**PROVIDED ENTRIES**
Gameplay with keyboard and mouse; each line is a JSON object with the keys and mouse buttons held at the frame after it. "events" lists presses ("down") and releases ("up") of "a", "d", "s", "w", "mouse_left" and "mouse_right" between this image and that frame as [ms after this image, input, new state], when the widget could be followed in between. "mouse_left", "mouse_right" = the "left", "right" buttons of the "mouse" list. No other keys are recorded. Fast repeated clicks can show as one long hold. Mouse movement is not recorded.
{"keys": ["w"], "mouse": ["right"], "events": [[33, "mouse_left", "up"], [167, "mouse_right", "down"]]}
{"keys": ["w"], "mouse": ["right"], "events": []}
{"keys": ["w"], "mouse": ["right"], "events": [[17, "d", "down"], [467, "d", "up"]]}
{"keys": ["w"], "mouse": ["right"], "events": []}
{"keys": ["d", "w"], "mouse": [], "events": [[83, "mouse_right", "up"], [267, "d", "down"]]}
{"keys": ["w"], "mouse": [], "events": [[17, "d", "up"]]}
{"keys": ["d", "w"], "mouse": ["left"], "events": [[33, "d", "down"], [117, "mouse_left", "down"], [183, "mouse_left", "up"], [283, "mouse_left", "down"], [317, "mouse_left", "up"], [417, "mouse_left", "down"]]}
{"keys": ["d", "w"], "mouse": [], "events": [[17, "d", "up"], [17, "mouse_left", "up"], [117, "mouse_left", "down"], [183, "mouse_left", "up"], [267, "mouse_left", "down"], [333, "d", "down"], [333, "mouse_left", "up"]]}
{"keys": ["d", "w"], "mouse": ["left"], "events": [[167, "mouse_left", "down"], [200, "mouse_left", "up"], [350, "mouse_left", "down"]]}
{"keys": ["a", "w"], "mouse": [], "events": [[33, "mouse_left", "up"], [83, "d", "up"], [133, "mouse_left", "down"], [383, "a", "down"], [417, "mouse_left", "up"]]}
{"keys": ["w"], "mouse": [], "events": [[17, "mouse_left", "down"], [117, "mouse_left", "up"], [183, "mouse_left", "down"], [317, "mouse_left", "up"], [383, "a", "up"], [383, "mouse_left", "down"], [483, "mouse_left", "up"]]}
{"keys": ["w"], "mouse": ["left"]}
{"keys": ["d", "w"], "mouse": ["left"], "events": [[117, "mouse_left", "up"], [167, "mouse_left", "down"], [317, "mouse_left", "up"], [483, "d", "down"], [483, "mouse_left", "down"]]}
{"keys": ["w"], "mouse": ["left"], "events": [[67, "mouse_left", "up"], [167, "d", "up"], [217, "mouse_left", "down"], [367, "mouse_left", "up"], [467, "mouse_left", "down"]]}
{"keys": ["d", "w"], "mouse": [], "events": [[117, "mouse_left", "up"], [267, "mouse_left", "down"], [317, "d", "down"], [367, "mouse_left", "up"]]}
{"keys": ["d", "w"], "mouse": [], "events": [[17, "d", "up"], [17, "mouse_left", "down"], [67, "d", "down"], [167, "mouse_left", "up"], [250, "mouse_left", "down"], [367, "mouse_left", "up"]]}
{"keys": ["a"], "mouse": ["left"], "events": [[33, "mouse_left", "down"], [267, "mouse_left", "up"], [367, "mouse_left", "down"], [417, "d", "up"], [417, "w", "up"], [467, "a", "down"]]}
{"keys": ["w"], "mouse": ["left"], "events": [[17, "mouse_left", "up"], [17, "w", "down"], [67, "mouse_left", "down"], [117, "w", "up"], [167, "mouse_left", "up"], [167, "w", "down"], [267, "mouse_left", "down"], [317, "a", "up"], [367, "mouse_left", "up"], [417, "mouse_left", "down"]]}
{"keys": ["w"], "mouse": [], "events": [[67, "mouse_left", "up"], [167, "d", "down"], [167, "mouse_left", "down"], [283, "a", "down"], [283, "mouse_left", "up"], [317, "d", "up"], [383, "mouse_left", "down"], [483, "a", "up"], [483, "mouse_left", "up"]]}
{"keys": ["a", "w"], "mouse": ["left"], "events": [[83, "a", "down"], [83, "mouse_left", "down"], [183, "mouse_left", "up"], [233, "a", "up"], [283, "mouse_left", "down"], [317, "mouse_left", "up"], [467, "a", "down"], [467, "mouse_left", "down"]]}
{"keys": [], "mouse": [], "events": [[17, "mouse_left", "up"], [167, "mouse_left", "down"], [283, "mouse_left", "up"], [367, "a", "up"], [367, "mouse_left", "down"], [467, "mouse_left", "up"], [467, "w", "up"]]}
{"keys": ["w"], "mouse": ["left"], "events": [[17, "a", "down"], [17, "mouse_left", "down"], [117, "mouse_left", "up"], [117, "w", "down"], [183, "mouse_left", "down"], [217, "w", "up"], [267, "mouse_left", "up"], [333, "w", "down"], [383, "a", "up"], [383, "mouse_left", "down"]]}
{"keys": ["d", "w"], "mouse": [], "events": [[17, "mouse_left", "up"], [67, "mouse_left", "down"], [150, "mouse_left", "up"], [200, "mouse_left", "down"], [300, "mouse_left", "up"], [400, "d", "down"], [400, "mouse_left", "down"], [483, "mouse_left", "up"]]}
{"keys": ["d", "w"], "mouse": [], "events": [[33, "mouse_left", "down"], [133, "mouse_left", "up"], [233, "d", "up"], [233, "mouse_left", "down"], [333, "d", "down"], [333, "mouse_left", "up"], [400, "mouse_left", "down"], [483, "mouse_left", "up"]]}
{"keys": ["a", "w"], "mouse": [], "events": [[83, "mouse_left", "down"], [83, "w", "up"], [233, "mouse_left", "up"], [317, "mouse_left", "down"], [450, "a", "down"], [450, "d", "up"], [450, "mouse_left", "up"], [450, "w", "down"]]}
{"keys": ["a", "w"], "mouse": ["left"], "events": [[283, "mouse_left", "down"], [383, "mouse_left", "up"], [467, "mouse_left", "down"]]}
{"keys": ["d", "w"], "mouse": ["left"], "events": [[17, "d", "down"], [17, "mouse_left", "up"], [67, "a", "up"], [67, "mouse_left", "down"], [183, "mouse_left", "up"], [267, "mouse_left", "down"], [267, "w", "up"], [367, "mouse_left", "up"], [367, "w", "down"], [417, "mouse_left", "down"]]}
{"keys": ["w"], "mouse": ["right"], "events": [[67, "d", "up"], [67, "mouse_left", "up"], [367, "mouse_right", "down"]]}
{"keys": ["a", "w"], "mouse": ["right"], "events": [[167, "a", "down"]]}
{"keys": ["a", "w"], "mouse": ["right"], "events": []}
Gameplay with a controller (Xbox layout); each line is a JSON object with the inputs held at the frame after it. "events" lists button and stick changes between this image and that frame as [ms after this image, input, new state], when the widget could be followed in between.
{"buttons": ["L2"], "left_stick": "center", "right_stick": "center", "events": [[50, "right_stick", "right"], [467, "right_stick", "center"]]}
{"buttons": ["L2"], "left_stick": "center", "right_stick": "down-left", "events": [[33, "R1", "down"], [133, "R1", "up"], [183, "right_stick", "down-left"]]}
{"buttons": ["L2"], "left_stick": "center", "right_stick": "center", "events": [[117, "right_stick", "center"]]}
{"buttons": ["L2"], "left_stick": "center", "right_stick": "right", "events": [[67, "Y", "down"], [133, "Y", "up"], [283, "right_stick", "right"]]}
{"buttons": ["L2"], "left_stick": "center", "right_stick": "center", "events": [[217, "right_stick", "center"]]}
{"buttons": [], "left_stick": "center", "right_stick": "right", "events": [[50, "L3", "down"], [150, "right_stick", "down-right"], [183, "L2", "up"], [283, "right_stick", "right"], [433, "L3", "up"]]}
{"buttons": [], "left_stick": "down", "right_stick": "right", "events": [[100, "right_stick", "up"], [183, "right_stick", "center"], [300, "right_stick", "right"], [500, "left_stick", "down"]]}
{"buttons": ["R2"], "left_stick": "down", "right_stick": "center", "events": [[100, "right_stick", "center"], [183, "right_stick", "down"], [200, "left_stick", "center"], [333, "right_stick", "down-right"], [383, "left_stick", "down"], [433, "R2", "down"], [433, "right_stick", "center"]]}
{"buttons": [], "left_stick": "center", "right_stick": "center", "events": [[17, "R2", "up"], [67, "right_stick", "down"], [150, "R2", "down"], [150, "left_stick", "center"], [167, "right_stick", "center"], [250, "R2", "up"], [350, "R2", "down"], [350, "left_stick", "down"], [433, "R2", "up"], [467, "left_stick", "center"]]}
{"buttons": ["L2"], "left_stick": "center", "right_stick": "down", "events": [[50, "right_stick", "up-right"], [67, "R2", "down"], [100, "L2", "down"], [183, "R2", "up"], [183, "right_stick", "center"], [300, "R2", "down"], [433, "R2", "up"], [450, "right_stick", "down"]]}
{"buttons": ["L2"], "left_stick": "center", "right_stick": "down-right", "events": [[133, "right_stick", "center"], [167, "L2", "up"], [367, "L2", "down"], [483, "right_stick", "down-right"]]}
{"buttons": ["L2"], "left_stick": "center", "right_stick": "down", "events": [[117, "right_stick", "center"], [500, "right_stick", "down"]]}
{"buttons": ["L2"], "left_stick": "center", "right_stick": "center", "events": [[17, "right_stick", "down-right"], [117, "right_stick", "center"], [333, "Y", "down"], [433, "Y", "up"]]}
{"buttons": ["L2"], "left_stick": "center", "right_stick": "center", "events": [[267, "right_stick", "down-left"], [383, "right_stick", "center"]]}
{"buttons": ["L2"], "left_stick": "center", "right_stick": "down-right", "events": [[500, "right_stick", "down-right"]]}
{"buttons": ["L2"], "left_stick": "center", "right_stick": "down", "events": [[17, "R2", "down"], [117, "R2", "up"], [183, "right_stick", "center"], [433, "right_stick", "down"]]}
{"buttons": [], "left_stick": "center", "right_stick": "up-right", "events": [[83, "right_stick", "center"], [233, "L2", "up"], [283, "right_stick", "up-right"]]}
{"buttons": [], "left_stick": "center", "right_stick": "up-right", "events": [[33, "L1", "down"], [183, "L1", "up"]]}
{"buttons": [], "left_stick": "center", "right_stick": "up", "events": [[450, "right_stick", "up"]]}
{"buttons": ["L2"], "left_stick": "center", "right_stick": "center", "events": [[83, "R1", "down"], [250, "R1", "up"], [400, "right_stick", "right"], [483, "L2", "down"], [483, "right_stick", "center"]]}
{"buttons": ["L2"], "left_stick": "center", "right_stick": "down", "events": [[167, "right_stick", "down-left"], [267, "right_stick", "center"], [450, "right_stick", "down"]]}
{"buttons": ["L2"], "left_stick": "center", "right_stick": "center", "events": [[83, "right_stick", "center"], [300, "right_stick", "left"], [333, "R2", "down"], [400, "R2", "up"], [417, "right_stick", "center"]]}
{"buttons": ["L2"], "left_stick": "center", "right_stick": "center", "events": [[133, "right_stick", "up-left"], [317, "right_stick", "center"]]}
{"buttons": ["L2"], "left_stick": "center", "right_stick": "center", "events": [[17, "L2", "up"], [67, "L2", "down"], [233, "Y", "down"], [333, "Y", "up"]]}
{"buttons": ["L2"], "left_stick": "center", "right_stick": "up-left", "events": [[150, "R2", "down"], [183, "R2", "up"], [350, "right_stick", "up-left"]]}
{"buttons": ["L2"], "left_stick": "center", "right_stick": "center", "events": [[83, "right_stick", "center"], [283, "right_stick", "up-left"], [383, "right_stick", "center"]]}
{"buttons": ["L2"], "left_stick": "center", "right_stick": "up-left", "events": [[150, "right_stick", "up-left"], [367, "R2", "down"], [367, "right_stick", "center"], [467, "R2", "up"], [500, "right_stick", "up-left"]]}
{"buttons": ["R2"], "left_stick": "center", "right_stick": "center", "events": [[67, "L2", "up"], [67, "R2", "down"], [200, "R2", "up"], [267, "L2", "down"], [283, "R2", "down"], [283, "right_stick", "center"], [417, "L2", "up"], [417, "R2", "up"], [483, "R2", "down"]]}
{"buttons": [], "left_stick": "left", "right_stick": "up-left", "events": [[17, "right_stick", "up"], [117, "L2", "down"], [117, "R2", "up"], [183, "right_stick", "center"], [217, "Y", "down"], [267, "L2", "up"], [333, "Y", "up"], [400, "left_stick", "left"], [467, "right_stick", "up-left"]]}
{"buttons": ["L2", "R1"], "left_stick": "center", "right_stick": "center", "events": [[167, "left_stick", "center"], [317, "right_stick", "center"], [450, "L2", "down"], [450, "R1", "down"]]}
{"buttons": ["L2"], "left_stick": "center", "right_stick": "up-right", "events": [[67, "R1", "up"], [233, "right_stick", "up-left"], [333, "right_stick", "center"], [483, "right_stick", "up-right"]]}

**HOW TO COMPLETE THIS TASK**
From the data above, copy each line that holds "frame".

**EXERCISE RESULT**
Gameplay with keyboard and mouse; each line is a JSON object with the keys and mouse buttons held at the frame after it. "events" lists presses ("down") and releases ("up") of "a", "d", "s", "w", "mouse_left" and "mouse_right" between this image and that frame as [ms after this image, input, new state], when the widget could be followed in between. "mouse_left", "mouse_right" = the "left", "right" buttons of the "mouse" list. No other keys are recorded. Fast repeated clicks can show as one long hold. Mouse movement is not recorded.
Gameplay with a controller (Xbox layout); each line is a JSON object with the inputs held at the frame after it. "events" lists button and stick changes between this image and that frame as [ms after this image, input, new state], when the widget could be followed in between.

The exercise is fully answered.